### EXERCISE DESCRIPTION
Pull out every line in the records that contains the word "muntanya", copying each one in full.

[Collected data]
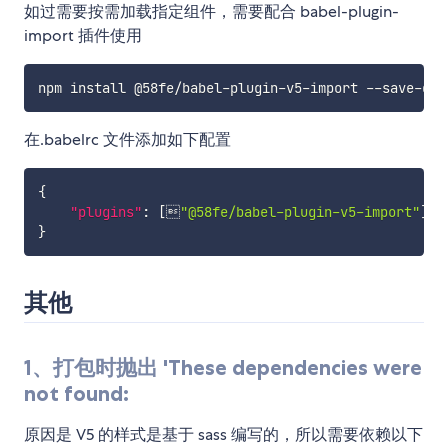
如过需要按需加载指定组件，需要配合 babel-plugin-
import 插件使用
在.babelrc 文件添加如下配置
{
"plugins"
:
[

"@58fe/babel-plugin-v5-import"
]
}
其他
1、打包时抛出 'These dependencies were
not found:
原因是 V5 的样式是基于 sass 编写的，所以需要依赖以下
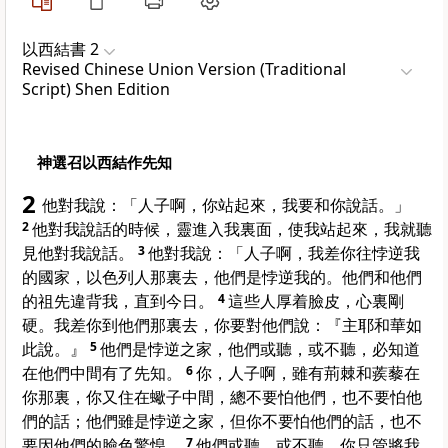
以西結書 2
Revised Chinese Union Version (Traditional
Script) Shen Edition
神選召以西結作先知
2
他對我說：「人子啊，你站起來，我要和你說話。」
2
他對我說話的時候，靈進入我裏面，使我站起來，我就聽
見他對我說話。
3
他對我說：「人子啊，我差你往悖逆我
的國家，
以色列
人那裏去，他們是悖逆我的。他們和他們
的祖先違背我，直到今日。
4
這些人厚着臉皮，心裏剛
硬。我差你到他們那裏去，你要對他們說：『主耶和華如
此說。』
5
他們是悖逆之家，他們或聽，或不聽，必知道
在他們中間有了先知。
6
你，人子啊，雖有荊棘和蒺藜在
你那裏，你又住在蠍子中間，總不要怕他們，也不要怕他
們的話；他們雖是悖逆之家，但你不要怕他們的話，也不
要因他們的臉色驚惶。
7
他們或聽，或不聽，你只管將我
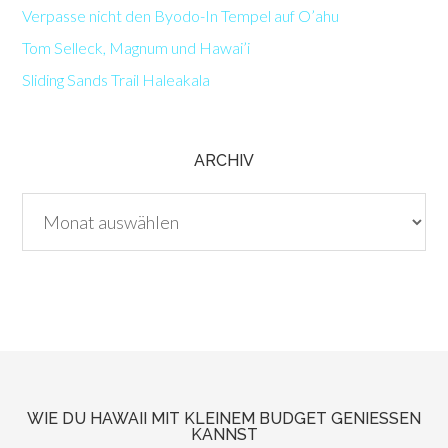
Verpasse nicht den Byodo-In Tempel auf O’ahu
Tom Selleck, Magnum und Hawai’i
Sliding Sands Trail Haleakala
ARCHIV
Archiv
WIE DU HAWAII MIT KLEINEM BUDGET GENIESSEN K
ANNST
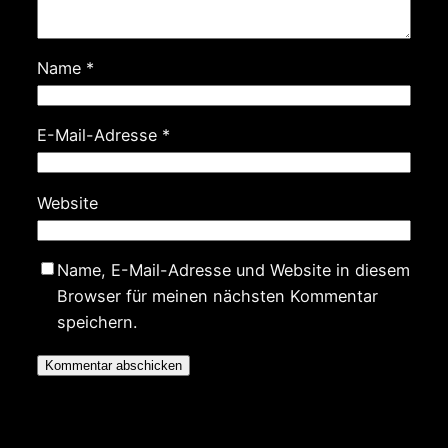
Name
*
E-Mail-Adresse
*
Website
Name, E-Mail-Adresse und Website in diesem
Browser für meinen nächsten Kommentar
speichern.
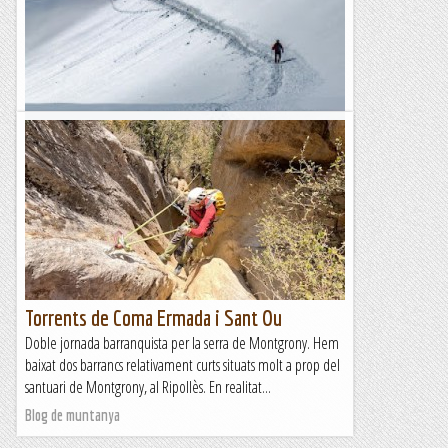
Ha desaparegut la creu de l’Aneto
Ha desaparegut la creu de l’Aneto i tothom s’ha escandalitzat
molt. Sempre passa igual: desapareix un tros de ferro d’una
muntanya i sembla que haja caigut la...
A un tir de pedra
Torrents de Coma Ermada i Sant Ou
Doble jornada barranquista per la serra de Montgrony. Hem
baixat dos barrancs relativament curts situats molt a prop del
santuari de Montgrony, al Ripollès. En realitat...
Blog de muntanya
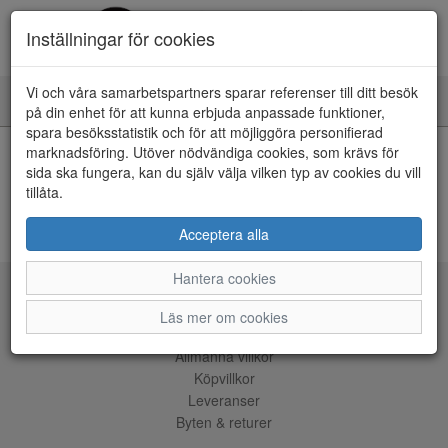
Inställningar för cookies
Vi och våra samarbetspartners sparar referenser till ditt besök
Toggle
på din enhet för att kunna erbjuda anpassade funktioner,
navigation
spara besöksstatistik och för att möjliggöra personifierad
HEM
marknadsföring. Utöver nödvändiga cookies, som krävs för
sida ska fungera, kan du själv välja vilken typ av cookies du vill
tillåta.
Kunde inte hitta några artiklar...
ÅNGRA KÖP
Acceptera alla
Hantera cookies
Tjänster
Läs mer om cookies
Allmänna villkor
Köpvillkor
Leveranser
Byten & returer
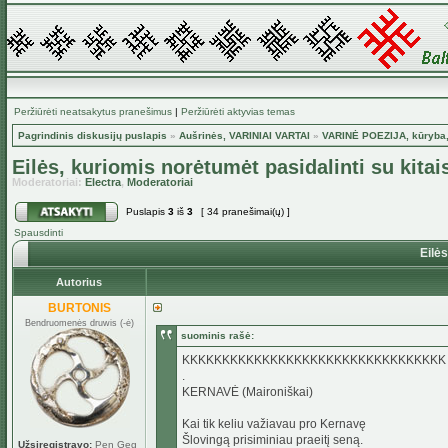
Peržiūrėti neatsakytus pranešimus
|
Peržiūrėti aktyvias temas
Pagrindinis diskusijų puslapis
»
Aušrinės, VARINIAI VARTAI
»
VARINĖ POEZIJA, kūryba,
Eilės, kuriomis norėtumėt pasidalinti su kitai
Moderatoriai:
Electra
,
Moderatoriai
Puslapis
3
iš
3
[ 34 pranešimai(ų) ]
Spausdinti
Eilės
Autorius
BURTONIS
Bendruomenės druwis (-ė)
suominis rašė:
KKKKKKKKKKKKKKKKKKKKKKKKKKKKKKKKK
.
KERNAVĖ (Maironiškai)
Kai tik keliu važiavau pro Kernavę
Šlovingą prisiminiau praeitį seną.
Užsiregistravo:
Pen Geg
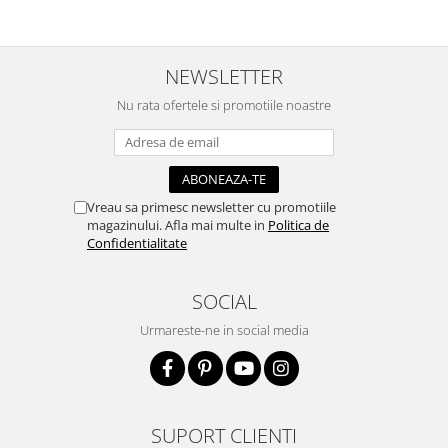
Accesorii pictura pe fata
Pluta
NEWSLETTER
Nu rata ofertele si promotiile noastre
Vreau sa primesc newsletter cu promotiile
magazinului. Afla mai multe in
Politica de
Confidentialitate
SOCIAL
Urmareste-ne in social media
SUPORT CLIENTI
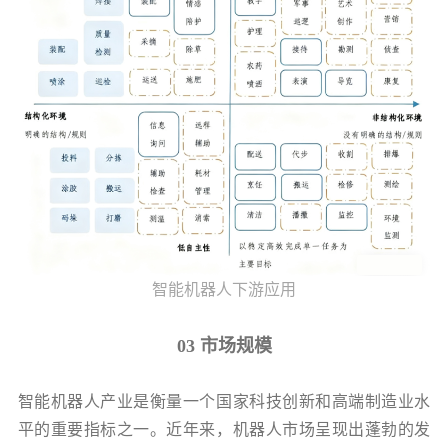
智能机器人下游应用
03 市场规模
智能机器人产业是衡量一个国家科技创新和高端制造业水
平的重要指标之一。近年来，机器人市场呈现出蓬勃的发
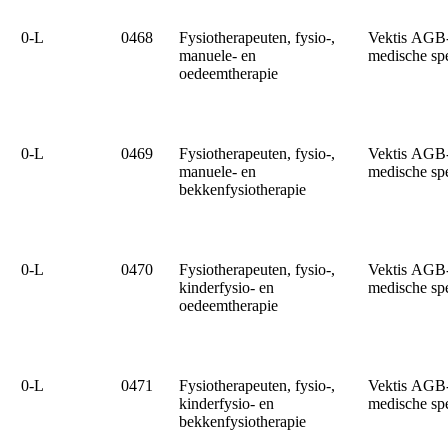
0‑L
0468
Fysiotherapeuten, fysio-,
Vektis AGB
manuele- en
medische sp
oedeemtherapie
0‑L
0469
Fysiotherapeuten, fysio-,
Vektis AGB
manuele- en
medische sp
bekkenfysiotherapie
0‑L
0470
Fysiotherapeuten, fysio-,
Vektis AGB
kinderfysio- en
medische sp
oedeemtherapie
0‑L
0471
Fysiotherapeuten, fysio-,
Vektis AGB
kinderfysio- en
medische sp
bekkenfysiotherapie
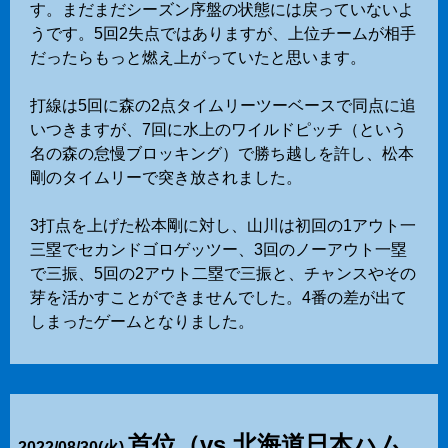
す。まだまだシーズン序盤の状態には戻っていないよ
うです。5回2失点ではありますが、上位チームが相手
だったらもっと燃え上がっていたと思います。
打線は5回に森の2点タイムリーツーベースで同点に追
いつきますが、7回に水上のワイルドピッチ（という
名の森の怠慢ブロッキング）で勝ち越しを許し、松本
剛のタイムリーで突き放されました。
3打点を上げた松本剛に対し、山川は初回の1アウト一
三塁でセカンドゴロゲッツー、3回のノーアウト一塁
で三振、5回の2アウト二塁で三振と、チャンスやその
芽を活かすことができませんでした。4番の差が出て
しまったゲームとなりました。
首位（vs 北海道日本ハム
2022
/
08
/
30
(火)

### RESULT OF THIS EXERCISE
muntanya i sembla que haja caigut la...
Blog de muntanya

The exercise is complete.